> **Task details**: Lines with "demonstrates": please show every one of them from the listing below.

> **Records shown**:

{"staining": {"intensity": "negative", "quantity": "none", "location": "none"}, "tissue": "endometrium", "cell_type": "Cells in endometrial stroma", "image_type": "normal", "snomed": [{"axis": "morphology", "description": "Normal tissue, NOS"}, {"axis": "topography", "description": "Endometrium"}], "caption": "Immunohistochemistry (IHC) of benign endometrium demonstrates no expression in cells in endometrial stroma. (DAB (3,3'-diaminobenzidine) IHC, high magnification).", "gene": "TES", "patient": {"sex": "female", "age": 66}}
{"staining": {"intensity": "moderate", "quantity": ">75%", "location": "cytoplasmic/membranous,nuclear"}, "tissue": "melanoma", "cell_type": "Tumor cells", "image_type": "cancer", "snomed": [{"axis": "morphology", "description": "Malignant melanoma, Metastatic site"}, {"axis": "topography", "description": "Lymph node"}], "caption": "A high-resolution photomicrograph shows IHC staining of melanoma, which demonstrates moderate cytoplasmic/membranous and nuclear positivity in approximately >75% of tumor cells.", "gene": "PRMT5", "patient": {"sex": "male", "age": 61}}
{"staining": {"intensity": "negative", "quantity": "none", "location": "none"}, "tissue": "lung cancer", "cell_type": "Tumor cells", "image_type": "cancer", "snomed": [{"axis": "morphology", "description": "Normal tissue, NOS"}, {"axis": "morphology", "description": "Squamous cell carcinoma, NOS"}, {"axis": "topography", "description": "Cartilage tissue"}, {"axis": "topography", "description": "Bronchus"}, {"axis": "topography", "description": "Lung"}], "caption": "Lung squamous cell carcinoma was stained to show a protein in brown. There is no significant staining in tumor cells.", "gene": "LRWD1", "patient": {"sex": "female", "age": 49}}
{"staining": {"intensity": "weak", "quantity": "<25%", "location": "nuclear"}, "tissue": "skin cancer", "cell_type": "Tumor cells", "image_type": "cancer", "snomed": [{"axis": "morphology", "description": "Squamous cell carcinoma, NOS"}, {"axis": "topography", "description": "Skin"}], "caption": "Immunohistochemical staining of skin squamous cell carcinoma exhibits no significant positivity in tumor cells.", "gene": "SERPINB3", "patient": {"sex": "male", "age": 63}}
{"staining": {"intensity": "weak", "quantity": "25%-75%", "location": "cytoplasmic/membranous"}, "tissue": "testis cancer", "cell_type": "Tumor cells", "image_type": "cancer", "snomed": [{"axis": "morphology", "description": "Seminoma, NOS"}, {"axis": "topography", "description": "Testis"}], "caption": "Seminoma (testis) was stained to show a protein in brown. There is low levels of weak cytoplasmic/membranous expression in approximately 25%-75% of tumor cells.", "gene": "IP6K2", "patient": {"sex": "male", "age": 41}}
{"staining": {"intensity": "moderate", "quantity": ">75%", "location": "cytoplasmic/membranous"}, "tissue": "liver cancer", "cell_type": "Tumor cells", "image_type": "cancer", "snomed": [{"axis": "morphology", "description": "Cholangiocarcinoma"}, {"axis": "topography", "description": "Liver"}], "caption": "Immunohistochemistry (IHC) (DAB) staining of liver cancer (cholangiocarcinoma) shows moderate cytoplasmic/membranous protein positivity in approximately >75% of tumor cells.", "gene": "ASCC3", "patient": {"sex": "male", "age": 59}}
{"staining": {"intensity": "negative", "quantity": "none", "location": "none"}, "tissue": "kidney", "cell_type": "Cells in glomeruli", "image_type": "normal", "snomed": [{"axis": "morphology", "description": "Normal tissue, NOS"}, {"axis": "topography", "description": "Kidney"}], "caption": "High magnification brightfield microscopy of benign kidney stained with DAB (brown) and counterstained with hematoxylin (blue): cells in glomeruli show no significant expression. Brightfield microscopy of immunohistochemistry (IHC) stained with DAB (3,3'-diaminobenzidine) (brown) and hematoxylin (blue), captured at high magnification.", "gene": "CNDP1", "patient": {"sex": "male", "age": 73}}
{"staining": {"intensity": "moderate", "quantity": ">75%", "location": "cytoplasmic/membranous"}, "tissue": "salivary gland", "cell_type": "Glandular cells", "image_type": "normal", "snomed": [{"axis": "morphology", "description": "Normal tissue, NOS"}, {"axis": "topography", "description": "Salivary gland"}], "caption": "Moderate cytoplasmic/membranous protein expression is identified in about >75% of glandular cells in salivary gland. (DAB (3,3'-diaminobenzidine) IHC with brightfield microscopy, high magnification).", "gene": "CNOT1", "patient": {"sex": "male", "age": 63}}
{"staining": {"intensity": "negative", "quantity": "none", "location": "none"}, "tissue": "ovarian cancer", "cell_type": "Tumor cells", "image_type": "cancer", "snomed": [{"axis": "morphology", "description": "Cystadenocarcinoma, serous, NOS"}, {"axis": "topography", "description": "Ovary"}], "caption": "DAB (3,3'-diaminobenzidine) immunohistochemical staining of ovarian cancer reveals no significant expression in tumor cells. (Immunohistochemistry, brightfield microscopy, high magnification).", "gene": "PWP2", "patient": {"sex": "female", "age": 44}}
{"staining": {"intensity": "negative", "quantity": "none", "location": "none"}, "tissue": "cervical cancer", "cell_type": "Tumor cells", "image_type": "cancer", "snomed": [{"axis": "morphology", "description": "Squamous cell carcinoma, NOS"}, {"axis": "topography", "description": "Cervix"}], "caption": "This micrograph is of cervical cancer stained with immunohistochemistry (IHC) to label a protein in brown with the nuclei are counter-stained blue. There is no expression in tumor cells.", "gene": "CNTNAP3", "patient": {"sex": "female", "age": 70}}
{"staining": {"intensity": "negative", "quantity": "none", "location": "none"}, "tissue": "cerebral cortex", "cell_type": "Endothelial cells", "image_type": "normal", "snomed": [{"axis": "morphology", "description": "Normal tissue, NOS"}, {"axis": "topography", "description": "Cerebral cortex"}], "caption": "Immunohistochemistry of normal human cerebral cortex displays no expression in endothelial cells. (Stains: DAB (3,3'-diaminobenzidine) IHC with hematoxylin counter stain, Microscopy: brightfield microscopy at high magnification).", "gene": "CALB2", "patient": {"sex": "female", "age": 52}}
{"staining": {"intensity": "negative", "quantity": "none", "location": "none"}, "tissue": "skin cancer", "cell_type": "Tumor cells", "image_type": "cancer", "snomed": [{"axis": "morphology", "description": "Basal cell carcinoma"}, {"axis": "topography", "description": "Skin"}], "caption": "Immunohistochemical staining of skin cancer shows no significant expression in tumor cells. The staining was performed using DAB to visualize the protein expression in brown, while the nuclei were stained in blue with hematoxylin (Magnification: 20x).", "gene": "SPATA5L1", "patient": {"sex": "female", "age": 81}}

> **Exercise solution**:
{"staining": {"intensity": "negative", "quantity": "none", "location": "none"}, "tissue": "endometrium", "cell_type": "Cells in endometrial stroma", "image_type": "normal", "snomed": [{"axis": "morphology", "description": "Normal tissue, NOS"}, {"axis": "topography", "description": "Endometrium"}], "caption": "Immunohistochemistry (IHC) of benign endometrium demonstrates no expression in cells in endometrial stroma. (DAB (3,3'-diaminobenzidine) IHC, high magnification).", "gene": "TES", "patient": {"sex": "female", "age": 66}}
{"staining": {"intensity": "moderate", "quantity": ">75%", "location": "cytoplasmic/membranous,nuclear"}, "tissue": "melanoma", "cell_type": "Tumor cells", "image_type": "cancer", "snomed": [{"axis": "morphology", "description": "Malignant melanoma, Metastatic site"}, {"axis": "topography", "description": "Lymph node"}], "caption": "A high-resolution photomicrograph shows IHC staining of melanoma, which demonstrates moderate cytoplasmic/membranous and nuclear positivity in approximately >75% of tumor cells.", "gene": "PRMT5", "patient": {"sex": "male", "age": 61}}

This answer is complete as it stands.